## TASK OBJECTIVE
Convert every line of the material below into a JSON list of strings, with one string per line and blank lines omitted.

══════════════════════════════

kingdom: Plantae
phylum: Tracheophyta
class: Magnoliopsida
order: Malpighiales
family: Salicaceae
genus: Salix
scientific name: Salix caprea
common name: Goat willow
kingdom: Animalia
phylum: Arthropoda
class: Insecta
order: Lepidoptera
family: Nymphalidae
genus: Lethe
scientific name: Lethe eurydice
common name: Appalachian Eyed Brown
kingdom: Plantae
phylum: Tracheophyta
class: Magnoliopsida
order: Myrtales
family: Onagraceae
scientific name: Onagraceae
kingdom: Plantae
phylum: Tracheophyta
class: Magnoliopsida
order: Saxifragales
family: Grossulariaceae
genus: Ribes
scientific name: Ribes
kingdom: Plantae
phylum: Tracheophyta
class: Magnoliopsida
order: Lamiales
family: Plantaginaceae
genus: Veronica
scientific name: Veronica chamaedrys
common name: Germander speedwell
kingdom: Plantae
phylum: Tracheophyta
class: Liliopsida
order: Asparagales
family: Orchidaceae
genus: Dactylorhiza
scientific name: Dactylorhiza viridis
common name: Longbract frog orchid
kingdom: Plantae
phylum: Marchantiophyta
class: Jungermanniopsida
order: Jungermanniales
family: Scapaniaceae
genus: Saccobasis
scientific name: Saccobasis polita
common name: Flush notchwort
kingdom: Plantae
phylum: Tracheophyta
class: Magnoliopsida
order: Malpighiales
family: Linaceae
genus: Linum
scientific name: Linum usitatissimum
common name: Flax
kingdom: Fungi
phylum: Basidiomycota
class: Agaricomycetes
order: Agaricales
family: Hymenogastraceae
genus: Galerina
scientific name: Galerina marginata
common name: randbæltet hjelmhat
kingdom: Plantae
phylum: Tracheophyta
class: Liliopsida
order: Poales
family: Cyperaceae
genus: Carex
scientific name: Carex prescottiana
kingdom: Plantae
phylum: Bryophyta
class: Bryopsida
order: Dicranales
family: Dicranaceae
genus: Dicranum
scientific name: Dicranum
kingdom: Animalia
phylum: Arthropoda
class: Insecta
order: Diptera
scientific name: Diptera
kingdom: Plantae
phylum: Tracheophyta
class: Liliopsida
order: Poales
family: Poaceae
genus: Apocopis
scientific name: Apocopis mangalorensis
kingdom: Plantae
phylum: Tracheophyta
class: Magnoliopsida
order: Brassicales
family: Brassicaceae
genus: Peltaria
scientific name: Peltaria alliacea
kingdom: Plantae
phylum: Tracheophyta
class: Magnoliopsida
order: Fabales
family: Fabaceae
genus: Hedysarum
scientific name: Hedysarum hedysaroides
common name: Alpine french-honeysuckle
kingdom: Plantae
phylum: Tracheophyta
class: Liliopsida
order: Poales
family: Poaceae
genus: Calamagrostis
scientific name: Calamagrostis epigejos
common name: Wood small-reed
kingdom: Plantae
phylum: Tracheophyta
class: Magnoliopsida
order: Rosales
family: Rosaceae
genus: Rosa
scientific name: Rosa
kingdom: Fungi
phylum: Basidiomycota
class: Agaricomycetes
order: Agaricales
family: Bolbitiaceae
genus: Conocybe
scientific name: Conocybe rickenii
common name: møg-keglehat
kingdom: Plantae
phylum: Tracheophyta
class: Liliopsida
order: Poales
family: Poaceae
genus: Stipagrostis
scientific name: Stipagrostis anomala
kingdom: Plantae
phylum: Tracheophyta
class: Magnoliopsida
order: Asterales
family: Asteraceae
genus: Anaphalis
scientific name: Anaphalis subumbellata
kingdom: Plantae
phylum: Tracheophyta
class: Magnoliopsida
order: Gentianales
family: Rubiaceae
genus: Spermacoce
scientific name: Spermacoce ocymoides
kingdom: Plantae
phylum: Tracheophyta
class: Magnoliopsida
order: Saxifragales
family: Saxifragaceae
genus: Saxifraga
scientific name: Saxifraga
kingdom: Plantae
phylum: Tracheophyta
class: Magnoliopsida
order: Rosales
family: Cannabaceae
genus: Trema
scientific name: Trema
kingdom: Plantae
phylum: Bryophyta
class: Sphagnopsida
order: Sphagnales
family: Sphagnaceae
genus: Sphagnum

══════════════════════════════

## RESULT FOR THIS TASK
[
  "kingdom: Plantae",
  "phylum: Tracheophyta",
  "class: Magnoliopsida",
  "order: Malpighiales",
  "family: Salicaceae",
  "genus: Salix",
  "scientific name: Salix caprea",
  "common name: Goat willow",
  "kingdom: Animalia",
  "phylum: Arthropoda",
  "class: Insecta",
  "order: Lepidoptera",
  "family: Nymphalidae",
  "genus: Lethe",
  "scientific name: Lethe eurydice",
  "common name: Appalachian Eyed Brown",
  "kingdom: Plantae",
  "phylum: Tracheophyta",
  "class: Magnoliopsida",
  "order: Myrtales",
  "family: Onagraceae",
  "scientific name: Onagraceae",
  "kingdom: Plantae",
  "phylum: Tracheophyta",
  "class: Magnoliopsida",
  "order: Saxifragales",
  "family: Grossulariaceae",
  "genus: Ribes",
  "scientific name: Ribes",
  "kingdom: Plantae",
  "phylum: Tracheophyta",
  "class: Magnoliopsida",
  "order: Lamiales",
  "family: Plantaginaceae",
  "genus: Veronica",
  "scientific name: Veronica chamaedrys",
  "common name: Germander speedwell",
  "kingdom: Plantae",
  "phylum: Tracheophyta",
  "class: Liliopsida",
  "order: Asparagales",
  "family: Orchidaceae",
  "genus: Dactylorhiza",
  "scientific name: Dactylorhiza viridis",
  "common name: Longbract frog orchid",
  "kingdom: Plantae",
  "phylum: Marchantiophyta",
  "class: Jungermanniopsida",
  "order: Jungermanniales",
  "family: Scapaniaceae",
  "genus: Saccobasis",
  "scientific name: Saccobasis polita",
  "common name: Flush notchwort",
  "kingdom: Plantae",
  "phylum: Tracheophyta",
  "class: Magnoliopsida",
  "order: Malpighiales",
  "family: Linaceae",
  "genus: Linum",
  "scientific name: Linum usitatissimum",
  "common name: Flax",
  "kingdom: Fungi",
  "phylum: Basidiomycota",
  "class: Agaricomycetes",
  "order: Agaricales",
  "family: Hymenogastraceae",
  "genus: Galerina",
  "scientific name: Galerina marginata",
  "common name: randbæltet hjelmhat",
  "kingdom: Plantae",
  "phylum: Tracheophyta",
  "class: Liliopsida",
  "order: Poales",
  "family: Cyperaceae",
  "genus: Carex",
  "scientific name: Carex prescottiana",
  "kingdom: Plantae",
  "phylum: Bryophyta",
  "class: Bryopsida",
  "order: Dicranales",
  "family: Dicranaceae",
  "genus: Dicranum",
  "scientific name: Dicranum",
  "kingdom: Animalia",
  "phylum: Arthropoda",
  "class: Insecta",
  "order: Diptera",
  "scientific name: Diptera",
  "kingdom: Plantae",
  "phylum: Tracheophyta",
  "class: Liliopsida",
  "order: Poales",
  "family: Poaceae",
  "genus: Apocopis",
  "scientific name: Apocopis mangalorensis",
  "kingdom: Plantae",
  "phylum: Tracheophyta",
  "class: Magnoliopsida",
  "order: Brassicales",
  "family: Brassicaceae",
  "genus: Peltaria",
  "scientific name: Peltaria alliacea",
  "kingdom: Plantae",
  "phylum: Tracheophyta",
  "class: Magnoliopsida",
  "order: Fabales",
  "family: Fabaceae",
  "genus: Hedysarum",
  "scientific name: Hedysarum hedysaroides",
  "common name: Alpine french-honeysuckle",
  "kingdom: Plantae",
  "phylum: Tracheophyta",
  "class: Liliopsida",
  "order: Poales",
  "family: Poaceae",
  "genus: Calamagrostis",
  "scientific name: Calamagrostis epigejos",
  "common name: Wood small-reed",
  "kingdom: Plantae",
  "phylum: Tracheophyta",
  "class: Magnoliopsida",
  "order: Rosales",
  "family: Rosaceae",
  "genus: Rosa",
  "scientific name: Rosa",
  "kingdom: Fungi",
  "phylum: Basidiomycota",
  "class: Agaricomycetes",
  "order: Agaricales",
  "family: Bolbitiaceae",
  "genus: Conocybe",
  "scientific name: Conocybe rickenii",
  "common name: møg-keglehat",
  "kingdom: Plantae",
  "phylum: Tracheophyta",
  "class: Liliopsida",
  "order: Poales",
  "family: Poaceae",
  "genus: Stipagrostis",
  "scientific name: Stipagrostis anomala",
  "kingdom: Plantae",
  "phylum: Tracheophyta",
  "class: Magnoliopsida",
  "order: Asterales",
  "family: Asteraceae",
  "genus: Anaphalis",
  "scientific name: Anaphalis subumbellata",
  "kingdom: Plantae",
  "phylum: Tracheophyta",
  "class: Magnoliopsida",
  "order: Gentianales",
  "family: Rubiaceae",
  "genus: Spermacoce",
  "scientific name: Spermacoce ocymoides",
  "kingdom: Plantae",
  "phylum: Tracheophyta",
  "class: Magnoliopsida",
  "order: Saxifragales",
  "family: Saxifragaceae",
  "genus: Saxifraga",
  "scientific name: Saxifraga",
  "kingdom: Plantae",
  "phylum: Tracheophyta",
  "class: Magnoliopsida",
  "order: Rosales",
  "family: Cannabaceae",
  "genus: Trema",
  "scientific name: Trema",
  "kingdom: Plantae",
  "phylum: Bryophyta",
  "class: Sphagnopsida",
  "order: Sphagnales",
  "family: Sphagnaceae",
  "genus: Sphagnum"
]